• Your objective:
Given the records below, set each one down again exactly as it reads.

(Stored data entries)
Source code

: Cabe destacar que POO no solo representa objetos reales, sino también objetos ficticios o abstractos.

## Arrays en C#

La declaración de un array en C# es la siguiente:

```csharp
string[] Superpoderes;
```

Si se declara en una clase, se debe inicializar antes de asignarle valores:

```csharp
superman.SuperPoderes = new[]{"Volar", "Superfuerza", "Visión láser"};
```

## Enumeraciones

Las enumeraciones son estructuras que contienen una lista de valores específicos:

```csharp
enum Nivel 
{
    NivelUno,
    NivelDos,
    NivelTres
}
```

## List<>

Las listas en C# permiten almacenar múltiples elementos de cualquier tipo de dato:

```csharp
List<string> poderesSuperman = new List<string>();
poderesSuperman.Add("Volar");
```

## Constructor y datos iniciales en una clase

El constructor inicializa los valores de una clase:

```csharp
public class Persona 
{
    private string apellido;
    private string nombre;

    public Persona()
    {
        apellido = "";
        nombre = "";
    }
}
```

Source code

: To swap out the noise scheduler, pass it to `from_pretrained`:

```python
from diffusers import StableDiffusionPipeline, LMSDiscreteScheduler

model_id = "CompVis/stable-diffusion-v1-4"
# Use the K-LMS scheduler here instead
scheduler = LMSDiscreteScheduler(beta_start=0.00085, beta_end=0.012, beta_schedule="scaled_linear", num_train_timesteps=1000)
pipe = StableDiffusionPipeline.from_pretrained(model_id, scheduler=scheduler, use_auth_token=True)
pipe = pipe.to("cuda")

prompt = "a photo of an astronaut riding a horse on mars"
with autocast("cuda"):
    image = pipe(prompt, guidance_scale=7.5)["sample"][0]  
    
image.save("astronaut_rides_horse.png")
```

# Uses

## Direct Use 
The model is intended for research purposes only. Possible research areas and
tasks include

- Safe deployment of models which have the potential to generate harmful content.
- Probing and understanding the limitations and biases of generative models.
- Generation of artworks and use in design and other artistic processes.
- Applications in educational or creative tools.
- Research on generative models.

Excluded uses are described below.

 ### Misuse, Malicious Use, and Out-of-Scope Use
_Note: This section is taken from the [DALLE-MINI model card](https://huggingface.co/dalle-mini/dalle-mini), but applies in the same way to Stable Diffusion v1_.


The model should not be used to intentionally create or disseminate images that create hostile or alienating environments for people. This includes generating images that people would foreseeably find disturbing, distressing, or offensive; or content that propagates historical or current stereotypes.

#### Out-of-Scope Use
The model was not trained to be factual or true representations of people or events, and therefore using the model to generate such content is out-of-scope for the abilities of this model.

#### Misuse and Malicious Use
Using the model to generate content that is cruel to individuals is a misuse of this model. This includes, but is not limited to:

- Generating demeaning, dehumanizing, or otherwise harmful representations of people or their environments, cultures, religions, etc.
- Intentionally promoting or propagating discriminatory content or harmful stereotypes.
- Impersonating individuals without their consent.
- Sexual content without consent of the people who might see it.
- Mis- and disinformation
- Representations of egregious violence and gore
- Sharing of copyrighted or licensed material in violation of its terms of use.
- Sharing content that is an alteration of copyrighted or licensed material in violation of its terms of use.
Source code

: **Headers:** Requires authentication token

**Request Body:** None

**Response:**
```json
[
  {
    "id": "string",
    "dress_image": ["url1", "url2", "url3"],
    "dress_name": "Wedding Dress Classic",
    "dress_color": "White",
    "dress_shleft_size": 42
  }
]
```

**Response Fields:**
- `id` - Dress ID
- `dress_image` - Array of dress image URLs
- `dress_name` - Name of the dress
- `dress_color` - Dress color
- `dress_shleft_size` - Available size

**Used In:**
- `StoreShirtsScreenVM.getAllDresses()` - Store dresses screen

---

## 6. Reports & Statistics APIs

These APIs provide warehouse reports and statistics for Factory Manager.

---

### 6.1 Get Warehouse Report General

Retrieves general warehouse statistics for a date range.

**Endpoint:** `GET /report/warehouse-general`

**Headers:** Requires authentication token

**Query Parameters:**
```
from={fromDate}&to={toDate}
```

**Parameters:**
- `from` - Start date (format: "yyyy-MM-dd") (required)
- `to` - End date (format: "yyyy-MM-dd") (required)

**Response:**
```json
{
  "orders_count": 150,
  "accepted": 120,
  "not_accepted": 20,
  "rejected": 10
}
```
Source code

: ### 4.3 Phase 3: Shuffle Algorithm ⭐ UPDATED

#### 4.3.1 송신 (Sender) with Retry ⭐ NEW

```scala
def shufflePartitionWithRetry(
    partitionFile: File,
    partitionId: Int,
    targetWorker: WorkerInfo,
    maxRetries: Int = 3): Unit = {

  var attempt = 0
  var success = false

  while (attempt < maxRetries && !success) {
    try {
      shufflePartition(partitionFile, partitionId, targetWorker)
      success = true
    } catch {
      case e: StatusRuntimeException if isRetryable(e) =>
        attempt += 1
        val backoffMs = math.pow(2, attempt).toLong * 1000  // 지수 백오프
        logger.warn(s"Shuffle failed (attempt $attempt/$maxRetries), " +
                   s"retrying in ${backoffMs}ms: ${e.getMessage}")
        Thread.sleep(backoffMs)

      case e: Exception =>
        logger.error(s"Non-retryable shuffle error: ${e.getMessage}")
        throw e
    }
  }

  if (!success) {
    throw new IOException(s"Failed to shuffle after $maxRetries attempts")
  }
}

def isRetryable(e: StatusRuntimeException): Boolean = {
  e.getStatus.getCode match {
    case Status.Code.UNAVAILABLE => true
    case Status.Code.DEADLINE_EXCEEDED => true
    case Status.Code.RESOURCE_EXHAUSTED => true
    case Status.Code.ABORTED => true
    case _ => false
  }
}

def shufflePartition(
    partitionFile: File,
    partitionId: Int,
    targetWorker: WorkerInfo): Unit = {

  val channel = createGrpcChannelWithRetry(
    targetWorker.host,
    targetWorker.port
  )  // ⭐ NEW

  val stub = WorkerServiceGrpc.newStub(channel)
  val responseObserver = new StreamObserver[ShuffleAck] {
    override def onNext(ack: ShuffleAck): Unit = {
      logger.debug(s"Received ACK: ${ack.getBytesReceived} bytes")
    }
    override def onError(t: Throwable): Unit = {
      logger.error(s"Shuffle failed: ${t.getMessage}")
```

• Solution for this problem:
Source code

: Cabe destacar que POO no solo representa objetos reales, sino también objetos ficticios o abstractos.

## Arrays en C#

La declaración de un array en C# es la siguiente:

```csharp
string[] Superpoderes;
```

Si se declara en una clase, se debe inicializar antes de asignarle valores:

```csharp
superman.SuperPoderes = new[]{"Volar", "Superfuerza", "Visión láser"};
```

## Enumeraciones

Las enumeraciones son estructuras que contienen una lista de valores específicos:

```csharp
enum Nivel 
{
    NivelUno,
    NivelDos,
    NivelTres
}
```

## List<>

Las listas en C# permiten almacenar múltiples elementos de cualquier tipo de dato:

```csharp
List<string> poderesSuperman = new List<string>();
poderesSuperman.Add("Volar");
```

## Constructor y datos iniciales en una clase

El constructor inicializa los valores de una clase:

```csharp
public class Persona 
{
    private string apellido;
    private string nombre;

    public Persona()
    {
        apellido = "";
        nombre = "";
    }
}
```

Source code

: To swap out the noise scheduler, pass it to `from_pretrained`:

```python
from diffusers import StableDiffusionPipeline, LMSDiscreteScheduler

model_id = "CompVis/stable-diffusion-v1-4"
# Use the K-LMS scheduler here instead
scheduler = LMSDiscreteScheduler(beta_start=0.00085, beta_end=0.012, beta_schedule="scaled_linear", num_train_timesteps=1000)
pipe = StableDiffusionPipeline.from_pretrained(model_id, scheduler=scheduler, use_auth_token=True)
pipe = pipe.to("cuda")

prompt = "a photo of an astronaut riding a horse on mars"
with autocast("cuda"):
    image = pipe(prompt, guidance_scale=7.5)["sample"][0]  
    
image.save("astronaut_rides_horse.png")
```

# Uses

## Direct Use 
The model is intended for research purposes only. Possible research areas and
tasks include

- Safe deployment of models which have the potential to generate harmful content.
- Probing and understanding the limitations and biases of generative models.
- Generation of artworks and use in design and other artistic processes.
- Applications in educational or creative tools.
- Research on generative models.

Excluded uses are described below.

 ### Misuse, Malicious Use, and Out-of-Scope Use
_Note: This section is taken from the [DALLE-MINI model card](https://huggingface.co/dalle-mini/dalle-mini), but applies in the same way to Stable Diffusion v1_.


The model should not be used to intentionally create or disseminate images that create hostile or alienating environments for people. This includes generating images that people would foreseeably find disturbing, distressing, or offensive; or content that propagates historical or current stereotypes.

#### Out-of-Scope Use
The model was not trained to be factual or true representations of people or events, and therefore using the model to generate such content is out-of-scope for the abilities of this model.

#### Misuse and Malicious Use
Using the model to generate content that is cruel to individuals is a misuse of this model. This includes, but is not limited to:

- Generating demeaning, dehumanizing, or otherwise harmful representations of people or their environments, cultures, religions, etc.
- Intentionally promoting or propagating discriminatory content or harmful stereotypes.
- Impersonating individuals without their consent.
- Sexual content without consent of the people who might see it.
- Mis- and disinformation
- Representations of egregious violence and gore
- Sharing of copyrighted or licensed material in violation of its terms of use.
- Sharing content that is an alteration of copyrighted or licensed material in violation of its terms of use.
Source code

: **Headers:** Requires authentication token

**Request Body:** None

**Response:**
```json
[
  {
    "id": "string",
    "dress_image": ["url1", "url2", "url3"],
    "dress_name": "Wedding Dress Classic",
    "dress_color": "White",
    "dress_shleft_size": 42
  }
]
```

**Response Fields:**
- `id` - Dress ID
- `dress_image` - Array of dress image URLs
- `dress_name` - Name of the dress
- `dress_color` - Dress color
- `dress_shleft_size` - Available size

**Used In:**
- `StoreShirtsScreenVM.getAllDresses()` - Store dresses screen

---

## 6. Reports & Statistics APIs

These APIs provide warehouse reports and statistics for Factory Manager.

---

### 6.1 Get Warehouse Report General

Retrieves general warehouse statistics for a date range.

**Endpoint:** `GET /report/warehouse-general`

**Headers:** Requires authentication token

**Query Parameters:**
```
from={fromDate}&to={toDate}
```

**Parameters:**
- `from` - Start date (format: "yyyy-MM-dd") (required)
- `to` - End date (format: "yyyy-MM-dd") (required)

**Response:**
```json
{
  "orders_count": 150,
  "accepted": 120,
  "not_accepted": 20,
  "rejected": 10
}
```
Source code

: ### 4.3 Phase 3: Shuffle Algorithm ⭐ UPDATED

#### 4.3.1 송신 (Sender) with Retry ⭐ NEW

```scala
def shufflePartitionWithRetry(
    partitionFile: File,
    partitionId: Int,
    targetWorker: WorkerInfo,
    maxRetries: Int = 3): Unit = {

  var attempt = 0
  var success = false

  while (attempt < maxRetries && !success) {
    try {
      shufflePartition(partitionFile, partitionId, targetWorker)
      success = true
    } catch {
      case e: StatusRuntimeException if isRetryable(e) =>
        attempt += 1
        val backoffMs = math.pow(2, attempt).toLong * 1000  // 지수 백오프
        logger.warn(s"Shuffle failed (attempt $attempt/$maxRetries), " +
                   s"retrying in ${backoffMs}ms: ${e.getMessage}")
        Thread.sleep(backoffMs)

      case e: Exception =>
        logger.error(s"Non-retryable shuffle error: ${e.getMessage}")
        throw e
    }
  }

  if (!success) {
    throw new IOException(s"Failed to shuffle after $maxRetries attempts")
  }
}

def isRetryable(e: StatusRuntimeException): Boolean = {
  e.getStatus.getCode match {
    case Status.Code.UNAVAILABLE => true
    case Status.Code.DEADLINE_EXCEEDED => true
    case Status.Code.RESOURCE_EXHAUSTED => true
    case Status.Code.ABORTED => true
    case _ => false
  }
}

def shufflePartition(
    partitionFile: File,
    partitionId: Int,
    targetWorker: WorkerInfo): Unit = {

  val channel = createGrpcChannelWithRetry(
    targetWorker.host,
    targetWorker.port
  )  // ⭐ NEW

  val stub = WorkerServiceGrpc.newStub(channel)
  val responseObserver = new StreamObserver[ShuffleAck] {
    override def onNext(ack: ShuffleAck): Unit = {
      logger.debug(s"Received ACK: ${ack.getBytesReceived} bytes")
    }
    override def onError(t: Throwable): Unit = {
      logger.error(s"Shuffle failed: ${t.getMessage}")
```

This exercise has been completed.